Sebastian: Klar, sehr schönes Label. Aber ich hatte immer Angst denen Demos zu schicken, weil ich immer gehört habe, dass sie sehr kritisch sein sollen. Aber als dann Thees Uhlmann den Pressetext geschrieben hat, da waren wir natürlich sehr glücklich.

Ihr habt die Figurines heute abend im Vorprogramm. Habt ihr sie selbst ausgesucht?
Sebastian: Ich dachte ja: endlich können wir uns, weil wir Headliner sind, mal eine Vorband aussuchen. Die Figurines waren die ersten, deren Album wir gehört haben und gleich dachten: wow, die sind es.

Eure Tour wurde perfekt ausgetüftelt: noch vor Erscheinen des Albums wurde sie gebucht und führt euch durch schon größere Clubs und vor allem viele Festivals...
Sebastian: Ich finde das genauso verrückt wie du. Da wurde einfach ein guter Plan vorgelegt, da muss man sich nichts vormachen.

Wie werden Madsen in Zukunft klingen, wenn es so Erfolgsversprechend weitergeht wie bisher?
Sebastian: Ich glaube nicht, dass ich jemals ganz ausgeglichen und zufrieden sein werde. Ich verspüre schon immer einen Zwang, schreiben zu müssen. Das wird sich so schnell hoffentlich auch nicht ändern. Ich glaube auch nicht, dass wir, wenn wir Hallen füllen würden, es uns dann automatisch besser gehen würde. Ich glaube die Probleme werden sich dann erst recht anhäufen.

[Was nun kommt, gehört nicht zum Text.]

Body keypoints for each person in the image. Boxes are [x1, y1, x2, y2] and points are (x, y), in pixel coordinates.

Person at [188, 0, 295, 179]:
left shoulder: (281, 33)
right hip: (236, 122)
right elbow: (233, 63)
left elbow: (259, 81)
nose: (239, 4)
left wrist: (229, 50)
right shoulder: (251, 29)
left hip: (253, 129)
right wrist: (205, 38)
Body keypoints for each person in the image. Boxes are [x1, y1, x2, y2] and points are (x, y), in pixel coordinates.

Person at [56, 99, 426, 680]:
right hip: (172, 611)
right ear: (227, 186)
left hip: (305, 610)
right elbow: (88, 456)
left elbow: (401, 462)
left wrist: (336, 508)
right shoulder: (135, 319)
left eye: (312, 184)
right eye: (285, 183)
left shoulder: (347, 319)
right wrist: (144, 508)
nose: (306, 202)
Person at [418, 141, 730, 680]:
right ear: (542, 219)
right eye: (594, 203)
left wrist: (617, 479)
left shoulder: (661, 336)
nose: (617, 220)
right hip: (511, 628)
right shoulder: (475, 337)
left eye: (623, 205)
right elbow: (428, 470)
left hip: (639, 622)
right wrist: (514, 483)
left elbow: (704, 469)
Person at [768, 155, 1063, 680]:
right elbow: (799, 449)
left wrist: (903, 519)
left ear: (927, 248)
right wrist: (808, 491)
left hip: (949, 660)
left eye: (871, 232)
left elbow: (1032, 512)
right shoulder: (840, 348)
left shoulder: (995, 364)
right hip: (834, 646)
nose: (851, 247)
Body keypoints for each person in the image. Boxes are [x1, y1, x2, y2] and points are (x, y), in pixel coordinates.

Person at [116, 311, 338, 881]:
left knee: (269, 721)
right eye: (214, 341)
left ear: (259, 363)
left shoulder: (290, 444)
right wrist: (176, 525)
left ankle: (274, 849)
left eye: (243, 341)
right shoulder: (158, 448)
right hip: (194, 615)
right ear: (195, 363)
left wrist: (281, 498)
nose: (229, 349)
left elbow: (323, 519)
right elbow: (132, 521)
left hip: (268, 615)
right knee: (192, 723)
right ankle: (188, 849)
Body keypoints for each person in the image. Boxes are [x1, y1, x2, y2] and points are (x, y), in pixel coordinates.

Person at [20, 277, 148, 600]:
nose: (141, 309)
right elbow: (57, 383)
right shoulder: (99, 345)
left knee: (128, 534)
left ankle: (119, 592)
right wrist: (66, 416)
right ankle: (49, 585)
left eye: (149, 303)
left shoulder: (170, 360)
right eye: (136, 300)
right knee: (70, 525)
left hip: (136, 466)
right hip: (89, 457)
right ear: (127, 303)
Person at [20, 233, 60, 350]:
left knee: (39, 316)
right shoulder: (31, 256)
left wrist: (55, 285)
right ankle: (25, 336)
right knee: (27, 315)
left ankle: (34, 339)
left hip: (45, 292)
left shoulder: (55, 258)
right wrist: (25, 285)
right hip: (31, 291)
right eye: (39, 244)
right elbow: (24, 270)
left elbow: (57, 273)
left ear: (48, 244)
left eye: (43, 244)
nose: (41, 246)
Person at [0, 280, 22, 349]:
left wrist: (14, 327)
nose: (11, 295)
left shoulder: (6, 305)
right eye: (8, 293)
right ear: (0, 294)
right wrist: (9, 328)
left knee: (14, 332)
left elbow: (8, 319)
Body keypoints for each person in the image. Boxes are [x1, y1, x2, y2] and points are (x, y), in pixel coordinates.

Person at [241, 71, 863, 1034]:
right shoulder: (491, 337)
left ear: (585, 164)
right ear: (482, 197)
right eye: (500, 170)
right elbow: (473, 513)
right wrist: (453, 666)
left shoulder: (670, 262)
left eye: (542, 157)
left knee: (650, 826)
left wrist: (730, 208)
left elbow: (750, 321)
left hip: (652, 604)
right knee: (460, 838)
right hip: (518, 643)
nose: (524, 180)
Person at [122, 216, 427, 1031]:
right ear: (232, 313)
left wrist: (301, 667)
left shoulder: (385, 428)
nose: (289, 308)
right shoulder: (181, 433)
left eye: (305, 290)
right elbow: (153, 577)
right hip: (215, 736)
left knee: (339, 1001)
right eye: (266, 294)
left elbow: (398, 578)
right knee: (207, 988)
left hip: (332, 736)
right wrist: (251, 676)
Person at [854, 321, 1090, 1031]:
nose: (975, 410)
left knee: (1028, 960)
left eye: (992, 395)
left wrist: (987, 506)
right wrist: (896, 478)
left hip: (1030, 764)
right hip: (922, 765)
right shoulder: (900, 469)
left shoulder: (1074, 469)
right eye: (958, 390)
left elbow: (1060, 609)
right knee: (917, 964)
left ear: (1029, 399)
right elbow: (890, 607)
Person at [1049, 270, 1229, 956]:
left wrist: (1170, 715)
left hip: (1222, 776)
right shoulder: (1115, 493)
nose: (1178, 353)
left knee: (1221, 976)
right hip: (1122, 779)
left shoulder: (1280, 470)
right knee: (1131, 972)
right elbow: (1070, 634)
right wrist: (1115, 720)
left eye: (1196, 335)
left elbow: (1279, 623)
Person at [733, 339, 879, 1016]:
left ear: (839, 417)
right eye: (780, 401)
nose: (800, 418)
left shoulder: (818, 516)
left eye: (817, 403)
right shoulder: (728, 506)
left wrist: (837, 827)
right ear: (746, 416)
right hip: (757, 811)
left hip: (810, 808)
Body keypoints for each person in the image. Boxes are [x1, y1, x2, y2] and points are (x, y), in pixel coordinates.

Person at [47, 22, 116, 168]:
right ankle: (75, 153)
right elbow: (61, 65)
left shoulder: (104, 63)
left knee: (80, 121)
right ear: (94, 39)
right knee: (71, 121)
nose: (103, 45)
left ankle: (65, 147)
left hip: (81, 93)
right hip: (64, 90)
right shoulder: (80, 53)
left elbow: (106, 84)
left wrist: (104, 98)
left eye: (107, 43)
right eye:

Habt ihr konkrete Zukunftspläne?
Johannes: Jetzt ziehen wir erstmal alles durch, was ansteht. Die Festivals usw.
Sebastian: Ich glaube heutzutage ist ein zweites Album für eine Newcomerband sehr sehr wichtig, ein großes Ziel. Wenn wir das geschafft haben, dann können wir sehr stolz auf uns sein.